Here’s your latest voter ID litigation update, from the Brad Blog:
Just over a week ago, it was North Carolina legislators ordered by the court to cough up documentation relating to passage of new, draconian restrictions on voting rights in their state. Now, legislators in Texas are facing much the same thing, as that state’s extreme polling place Photo ID restrictions also face legal and Constitutional challenge.
By way of an eight-page Order [PDF]issued late last week, U.S. District Court Judge Nelva Gonzales Ramos has directed the State of Texas to serve upon the U.S. Department of Justice (DoJ) documents that relate to the question of whether “state legislators, contrary to their public pronouncements, acted with discriminatory intent in enacting SB 14,” the Lone Star State’s polling place Photo ID restriction law.
As the DoJ explained in a supplement [PDF] to its motion to compel the release of documentation relating to legislative deliberation before enactment of the law, Texas refused to turn over a wide array of relevant documents, including “numerous communications concerning SB 14 and prior photographic voter identification proposals amongst Lieutenant Governor David Dewhurst, Speaker Joe Straus, Senator Troy Fraser (Senate sponsor of SB 14), Representative Patricia Harless (House sponsor of SB 14), and their top aides.”
Texas Republicans asserted that they could conceal such evidence because of what they claim to be an “absolute” legislative privilege — this despite numerous cases in which courts have not only held otherwise, but have relied upon such things as emails between legislators as evidence of discriminatory intent, according to the DoJ filing.

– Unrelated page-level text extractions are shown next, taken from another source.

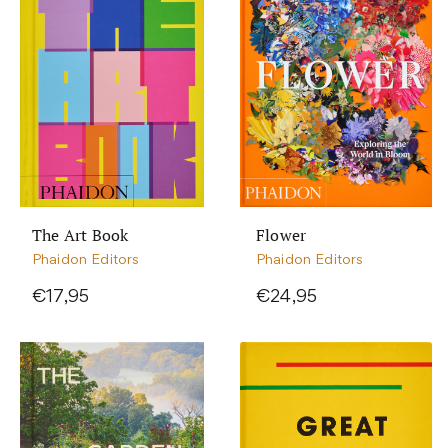
The Art Book
Flower
Phaidon Editors
Phaidon Editors
€17,95
€24,95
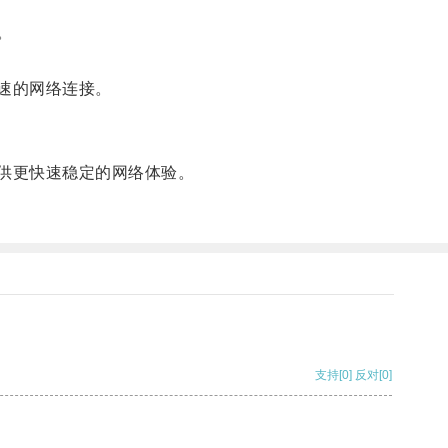
。
速的网络连接。
供更快速稳定的网络体验。
支持
[0]
反对
[0]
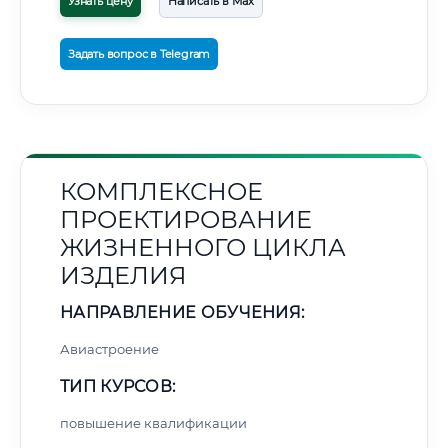
Узнать цену
Написать в Max
Задать вопрос в Telegram
КОМПЛЕКСНОЕ
ПРОЕКТИРОВАНИЕ
ЖИЗНЕННОГО ЦИКЛА
ИЗДЕЛИЯ
НАПРАВЛЕНИЕ ОБУЧЕНИЯ:
Авиастроение
ТИП КУРСОВ:
повышение квалификации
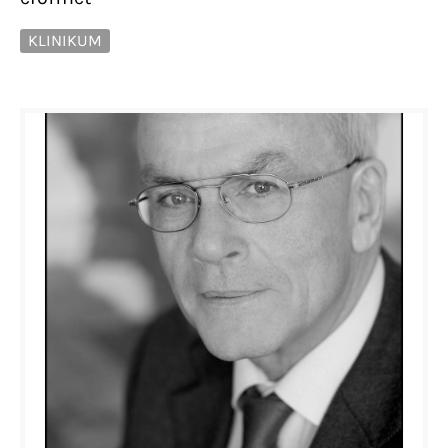
KLINIKUM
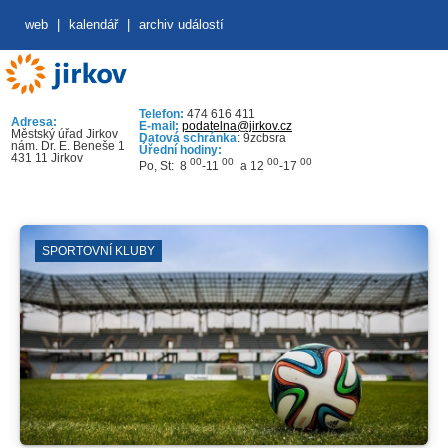
web
|
kalendář
|
archiv událostí
Telefon:
474 616 411
Adresa:
E-mail:
podatelna@jirkov.cz
Městský úřad Jirkov
Datová schránka
: 9zcbsra
nám. Dr. E. Beneše 1
Úřední hodiny:
431 11 Jirkov
00
00
00
00
Po, St: 8
-11
a 12
-17
SPORTOVNÍ KLUBY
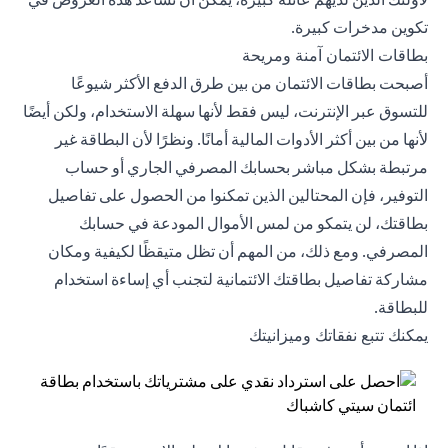
تكوين مدخرات كبيرة.
بطاقات الائتمان آمنة ومريحة
أصبحت بطاقات الائتمان من بين طرق الدفع الأكثر شيوعًا
للتسوق عبر الإنترنت، ليس فقط لأنها سهلة الاستخدام، ولكن أيضًا
لأنها من بين أكثر الأدوات المالية أمانًا. ونظرًا لأن البطاقة غير
مرتبطة بشكل مباشر بحسابك المصرفي الجاري أو حساب
التوفير، فإن المحتالين الذين تمكنوا من الحصول على تفاصيل
بطاقتك، لن يتمكو من لمس الأموال المودعة في حسابك
المصرفي. ومع ذلك، من المهم أن تظل متيقظًا لكيفية ومكان
مشاركة تفاصيل بطاقتك الائتمانية لتجنب أي إساءة استخدام
للبطاقة.
يمكنك تتبع نفقاتك وميزانيتك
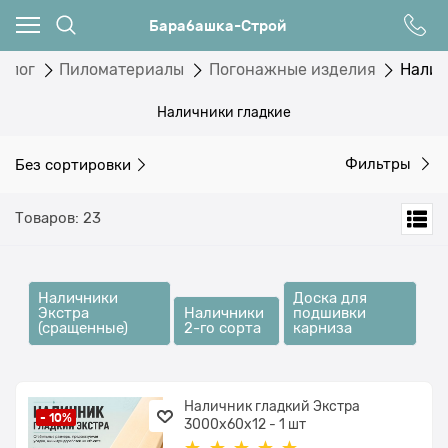
Барабашка-Строй
талог
Пиломатериалы
Погонажные изделия
Нали
Наличники гладкие
Без сортировки
Фильтры
Товаров: 23
Наличники
Доска для
Экстра
Наличники
подшивки
(сращенные)
2-го сорта
карниза
Наличник гладкий Экстра
- 10%
3000x60x12 - 1 шт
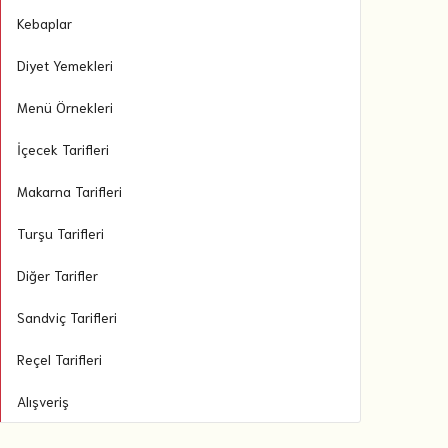
Kebaplar
Diyet Yemekleri
Menü Örnekleri
İçecek Tarifleri
Makarna Tarifleri
Turşu Tarifleri
Diğer Tarifler
Sandviç Tarifleri
Reçel Tarifleri
Alışveriş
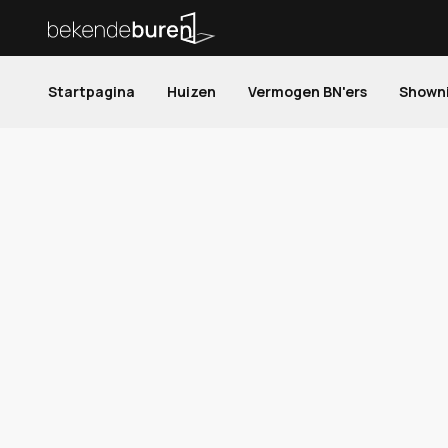
Startpagina
Huizen
Vermogen BN'ers
Shown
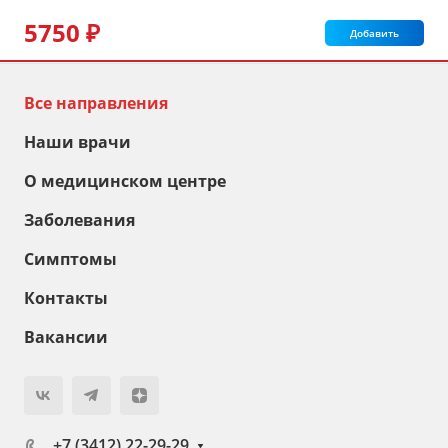
5750 ₽
Добавить
Все направления
Наши врачи
О медицинском центре
Заболевания
Симптомы
Контакты
Вакансии
+7 (3412) 22-29-29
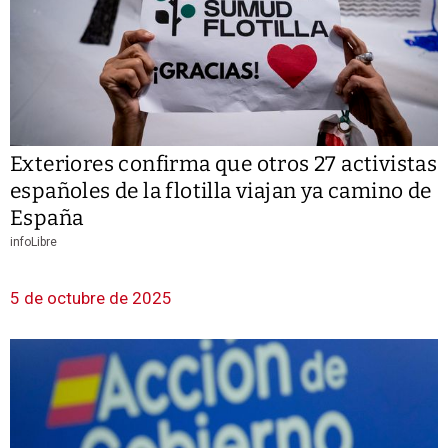
Exteriores confirma que otros 27 activistas
españoles de la flotilla viajan ya camino de
España
infoLibre
5 de octubre de 2025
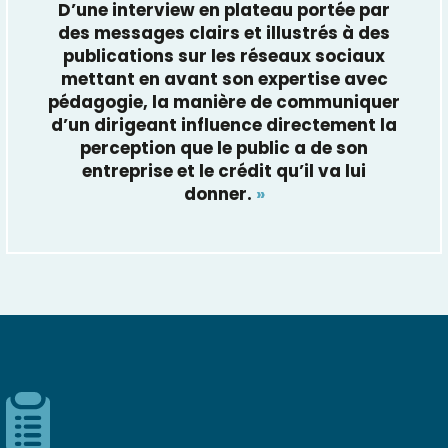
D’une interview en plateau portée par
des messages clairs et illustrés à des
publications sur les réseaux sociaux
mettant en avant son expertise avec
pédagogie, la manière de communiquer
d’un dirigeant influence directement la
perception que le public a de son
entreprise et le crédit qu’il va lui
donner.
»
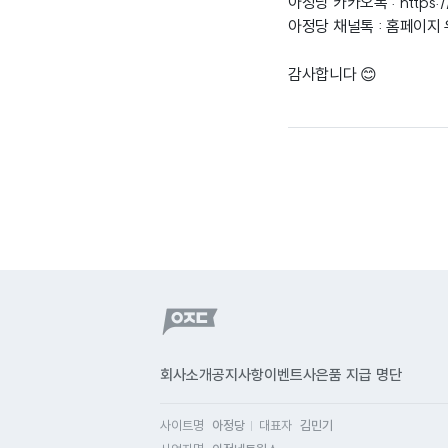
아정당 카카오톡 :
https:
아정당 채널톡 : 홈페이지
감사합니다 😊
회사소개
공지사항
이벤트
사은품 지급 명단
사이트명
아정당
대표자
김민기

Federal judges, in this case, and in the pending federal challenge to North Carolina’s massive election “reform” bill have now both rejected the effort by Republicans to hide documentary evidence of discriminatory intent behind a shield of “absolute” legislative privilege.
As occurred in the North Carolina case, Judge Gonzales recognized the existence of a “qualified” legislative privilege to protect such documents from being released. The question as to whether documents must be produced is arrived at by applying a five-part test: “(1) the relevance of the evidence sought to be protected; (2) the availability of other evidence; (3) the seriousness of the litigation and the issues involved; (4) the role of the government in the litigation; and (5) the possibility of future timidity by government employees who will be forced to recognize that their secrets are violable.”
That five-part test weighs the need for confidentiality amongst legislators and their aides against the need to eliminate “racial discrimination in voting — the bedrock of this country’s democratic system of government,” as described by Ramos in her ruling.